» **Description of the task**:
Omitting every picture, output the records below exactly, please.

» **Data under study**:
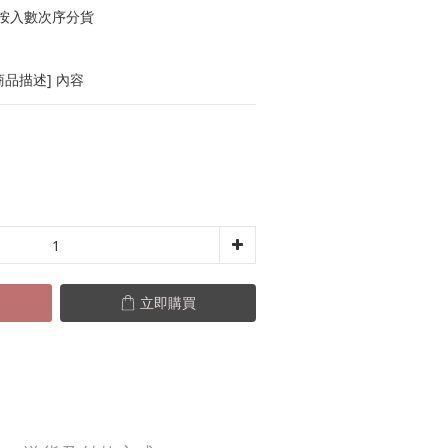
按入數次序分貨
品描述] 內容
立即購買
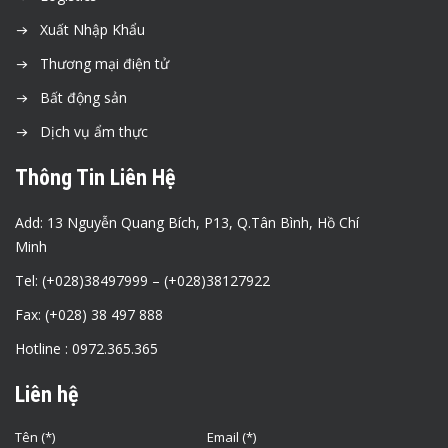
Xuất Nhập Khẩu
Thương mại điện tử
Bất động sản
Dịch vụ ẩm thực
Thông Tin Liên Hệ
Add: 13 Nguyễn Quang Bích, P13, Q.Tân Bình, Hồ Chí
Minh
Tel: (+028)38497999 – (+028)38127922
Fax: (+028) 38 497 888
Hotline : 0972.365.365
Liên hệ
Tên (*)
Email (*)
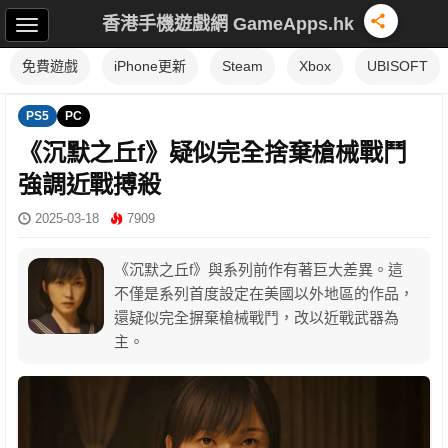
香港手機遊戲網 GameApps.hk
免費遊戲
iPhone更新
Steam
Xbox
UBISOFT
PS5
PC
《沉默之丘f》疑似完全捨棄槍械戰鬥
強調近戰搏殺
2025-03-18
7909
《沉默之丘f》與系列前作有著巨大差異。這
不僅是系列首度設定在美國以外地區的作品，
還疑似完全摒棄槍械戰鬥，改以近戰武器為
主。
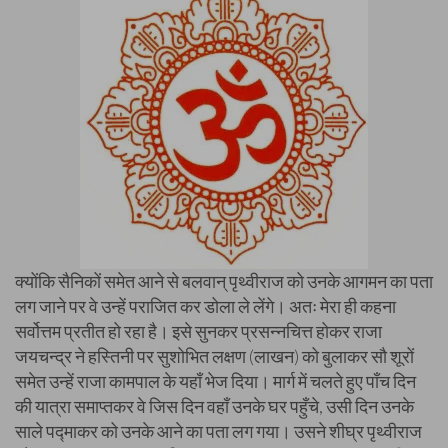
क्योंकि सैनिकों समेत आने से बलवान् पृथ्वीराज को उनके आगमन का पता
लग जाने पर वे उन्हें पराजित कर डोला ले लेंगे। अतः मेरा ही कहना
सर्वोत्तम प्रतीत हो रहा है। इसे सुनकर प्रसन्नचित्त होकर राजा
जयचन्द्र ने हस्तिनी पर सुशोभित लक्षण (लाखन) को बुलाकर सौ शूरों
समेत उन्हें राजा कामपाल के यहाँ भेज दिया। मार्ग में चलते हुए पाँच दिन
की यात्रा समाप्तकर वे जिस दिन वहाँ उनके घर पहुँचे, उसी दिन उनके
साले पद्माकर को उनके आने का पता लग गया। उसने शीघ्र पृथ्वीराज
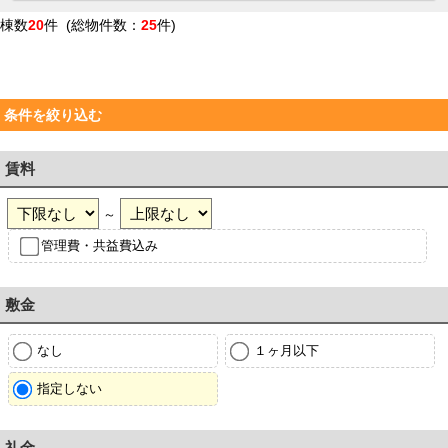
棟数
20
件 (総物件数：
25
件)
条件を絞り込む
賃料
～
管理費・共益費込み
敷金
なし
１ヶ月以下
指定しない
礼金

» **Exercise solution**:
按入數次序分貨
品描述] 內容
立即購買
Xuất Nhập Khẩu
Thương mại điện tử
Bất động sản
Dịch vụ ẩm thực
Thông Tin Liên Hệ
Add: 13 Nguyễn Quang Bích, P13, Q.Tân Bình, Hồ Chí
Minh
Tel: (+028)38497999 – (+028)38127922
Fax: (+028) 38 497 888
Hotline : 0972.365.365
Liên hệ
Tên (*)
Email (*)
香港手機遊戲網 GameApps.hk
免費遊戲
iPhone更新
Steam
Xbox
UBISOFT
PS5
PC
《沉默之丘f》疑似完全捨棄槍械戰鬥
強調近戰搏殺
2025-03-18
7909
《沉默之丘f》與系列前作有著巨大差異。這
不僅是系列首度設定在美國以外地區的作品，
還疑似完全摒棄槍械戰鬥，改以近戰武器為
主。
क्योंकि सैनिकों समेत आने से बलवान् पृथ्वीराज को उनके आगमन का पता
लग जाने पर वे उन्हें पराजित कर डोला ले लेंगे। अतः मेरा ही कहना
सर्वोत्तम प्रतीत हो रहा है। इसे सुनकर प्रसन्नचित्त होकर राजा
जयचन्द्र ने हस्तिनी पर सुशोभित लक्षण (लाखन) को बुलाकर सौ शूरों
समेत उन्हें राजा कामपाल के यहाँ भेज दिया। मार्ग में चलते हुए पाँच दिन
की यात्रा समाप्तकर वे जिस दिन वहाँ उनके घर पहुँचे, उसी दिन उनके
साले पद्माकर को उनके आने का पता लग गया। उसने शीघ्र पृथ्वीराज
棟数
20
件 (総物件数：
25
件)
条件を絞り込む
賃料
～
管理費・共益費込み
敷金
なし
１ヶ月以下
指定しない
礼金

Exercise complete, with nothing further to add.